Dataset entries:
────
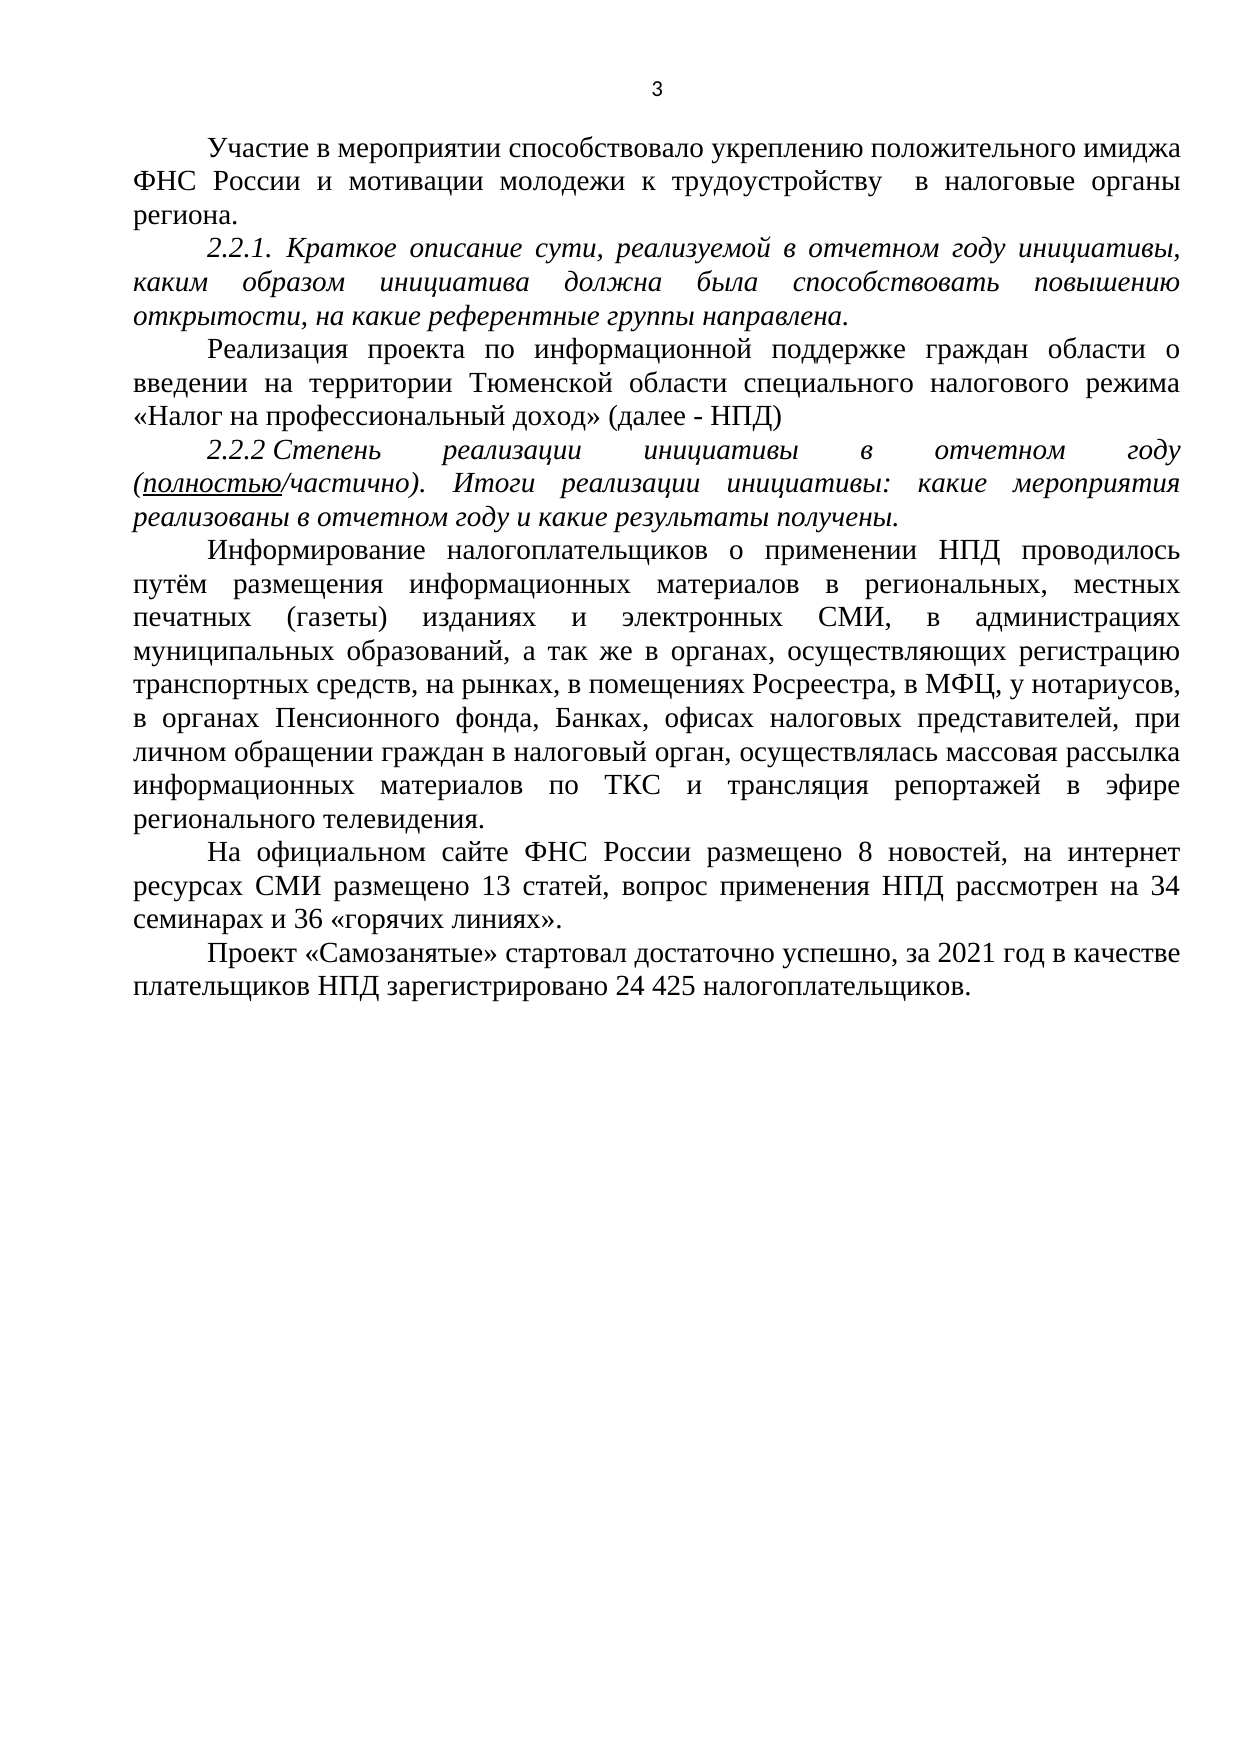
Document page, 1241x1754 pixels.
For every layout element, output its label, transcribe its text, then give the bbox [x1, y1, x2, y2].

text 2.2.1. Краткое описание сути, реализуемой в отчетном году инициативы, каким образом инициатива должна была способствовать повышению открытости, на какие референтные группы направлена. [133, 231, 1181, 331]
text 2.2.2 Степень реализации инициативы в отчетном году (полностью/частично). Итоги реализации инициативы: какие мероприятия реализованы в отчетном году и какие результаты получены. [133, 432, 1181, 532]
text Участие в мероприятии способствовало укреплению положительного имиджа ФНС России и мотивации молодежи к трудоустройству в налоговые органы региона. [133, 130, 1181, 231]
text Информирование налогоплательщиков о применении НПД проводилось путём размещения информационных материалов в региональных, местных печатных (газеты) изданиях и электронных СМИ, в администрациях муниципальных образований, а так же в органах, осуществляющих регистрацию транспортных средств, на рынках, в помещениях Росреестра, в МФЦ, у нотариусов, в органах Пенсионного фонда, Банках, офисах налоговых представителей, при личном обращении граждан в налоговый орган, осуществлялась массовая рассылка информационных материалов по ТКС и трансляция репортажей в эфире регионального телевидения. [133, 532, 1181, 834]
text Проект «Самозанятые» стартовал достаточно успешно, за 2021 год в качестве плательщиков НПД зарегистрировано 24 425 налогоплательщиков. [133, 935, 1181, 1002]
text Реализация проекта по информационной поддержке граждан области о введении на территории Тюменской области специального налогового режима «Налог на профессиональный доход» (далее - НПД) [133, 331, 1181, 432]
text На официальном сайте ФНС России размещено 8 новостей, на интернет ресурсах СМИ размещено 13 статей, вопрос применения НПД рассмотрен на 34 семинарах и 36 «горячих линиях». [133, 834, 1181, 935]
────
What the task asks: Pull every line containing "какие" from the data.

Written response:
text 2.2.1. Краткое описание сути, реализуемой в отчетном году инициативы, каким образом инициатива должна была способствовать повышению открытости, на какие референтные группы направлена. [133, 231, 1181, 331]
text 2.2.2 Степень реализации инициативы в отчетном году (полностью/частично). Итоги реализации инициативы: какие мероприятия реализованы в отчетном году и какие результаты получены. [133, 432, 1181, 532]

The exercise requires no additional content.